In the true spirit of Plato, attorney Alvin Chambliss asked members of the Emmett Till, Plagiarism & Africana Theory, Thought and Action Symposium to give their personal definition of justice.

Chambliss made his request Saturday at a roundtable discussion during the second day of the symposium, which was organized by MU English professor Clenora Hudson-Weems.

"I try to be supportive of my colleagues," said Julius Thompson, a professor and director of black studies. "This year, black studies decided to give support to the Black Culture Center."

Students, MU professors and guest speakers from across the country, including authors, professors, an attorney and a Hollywood producer, met for a dinner and discussion Friday night.

Topics included Hudson-Weems' thesis citing Emmett Till as the catalyst of the civil rights movement, a discussion of historical civil rights challenges and progress and talks concerning the recently passed Emmett Till Unsolved Civil Rights Crime Act of 2007.

On Saturday, guests met again and expanded on the previous day's topics in Socratic discourse.

Texas Southern University English professor Betty Taylor-Thompson drew a personal link between racism in the past and in the present.

"My mother wanted to be a chemist, but they would not let her," Taylor-Thompson said. "If they had let my mother follow her dream and her talent, I would not have been where I was. I would've been somewhere else with a whole lot of opportunity, and then my children would be somewhere else."

Hudson-Weems has held two previous Emmett Till Symposia at MU in 1994 and 2000, and she released the final book in her Emmett Till trilogy in August. In 1985, she began researching the 1955 lynching of 14-year-old Till.

"The chair of the English department said, 'Clenora, it's already been proven Rosa Parks was the beginning of the movement. Why can't you just say he was a significant factor?'" Hudson-Weems said.

"He was far more important," she said she replied then. "He was the catalyst."

The committee warned her she wouldn't receive her doctorate degree if she failed to properly defend the dissertation, Hudson-Weems said.

In 1988, Hudson-Weems published "Emmett Till: The Impetus for the Modern Civil Rights Movement."

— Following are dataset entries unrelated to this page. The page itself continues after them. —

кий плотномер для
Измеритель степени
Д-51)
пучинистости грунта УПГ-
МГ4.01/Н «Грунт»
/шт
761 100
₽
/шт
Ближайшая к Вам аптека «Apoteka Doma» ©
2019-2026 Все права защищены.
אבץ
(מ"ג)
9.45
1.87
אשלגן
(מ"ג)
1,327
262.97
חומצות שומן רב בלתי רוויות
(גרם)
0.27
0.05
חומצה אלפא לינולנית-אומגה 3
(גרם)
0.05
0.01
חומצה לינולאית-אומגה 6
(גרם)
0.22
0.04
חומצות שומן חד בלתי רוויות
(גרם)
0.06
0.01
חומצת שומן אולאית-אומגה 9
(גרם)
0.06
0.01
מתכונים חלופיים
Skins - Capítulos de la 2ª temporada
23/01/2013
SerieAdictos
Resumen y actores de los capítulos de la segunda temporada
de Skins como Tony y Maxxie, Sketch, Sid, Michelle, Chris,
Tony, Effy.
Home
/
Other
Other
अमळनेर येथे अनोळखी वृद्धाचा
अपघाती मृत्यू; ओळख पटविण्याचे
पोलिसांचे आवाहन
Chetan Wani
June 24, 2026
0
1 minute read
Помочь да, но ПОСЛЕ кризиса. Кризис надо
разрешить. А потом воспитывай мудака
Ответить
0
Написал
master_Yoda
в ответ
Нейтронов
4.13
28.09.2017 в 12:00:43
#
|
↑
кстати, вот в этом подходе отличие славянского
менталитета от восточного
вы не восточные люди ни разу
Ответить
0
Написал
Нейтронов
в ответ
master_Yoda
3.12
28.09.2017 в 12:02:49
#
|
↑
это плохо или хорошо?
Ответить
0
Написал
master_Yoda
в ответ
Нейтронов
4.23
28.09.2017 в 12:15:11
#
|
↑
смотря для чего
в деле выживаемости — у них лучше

"Rosa Parks will always be the mother of the movement," she said. "Martin Luther King, Jr., will always be the father of the movement. And Emmett Till will always be the child."

She has since given speeches in and out of the country.

University of Iowa English professor Fredrick Woodard credits Hudson-Weems with facilitating the passage of the Emmett Till Unsolved Civil Rights Crime Act of 2007, which allows the FBI to reopen investigations on unresolved civil rights crime cases prior to 1970.

"Clenora's 20-year passion and research on the Emmett Till Murder Case has unquestionably led to the passing of the 2007 Till Bill," Woodard said. "Thus, Clenora's research has brought about the emergence of a major public policy, indeed, a unique accomplishment for an academician."

Thompson said society must improve upon civil rights as well as human rights.

"I see the issue as a challenge for each generation, as we attempt to bring improvements politically, socially, economically and culturally to all American people," Thompson said. "Our challenge at the turn of the century is to build on the earlier foundations. These challenges are not necessarily facing one group, white, black or brown."

In his definition of justice at the symposium, producer and "Rain Man" co-writer Barry Morrow said hope for the future lies with today's children.

"All I can do is guide my children and teach them not to forget what it was to be 2-years-old, 4-years-old, and to grab the hand of the kid next to you," Morrow said. "You don't look at the color of that hand or anything else, you grab the hand because you're playing a game together. And in the game you make up your own rules, and they're always fair. And when they're not, a kid will say it's not fair."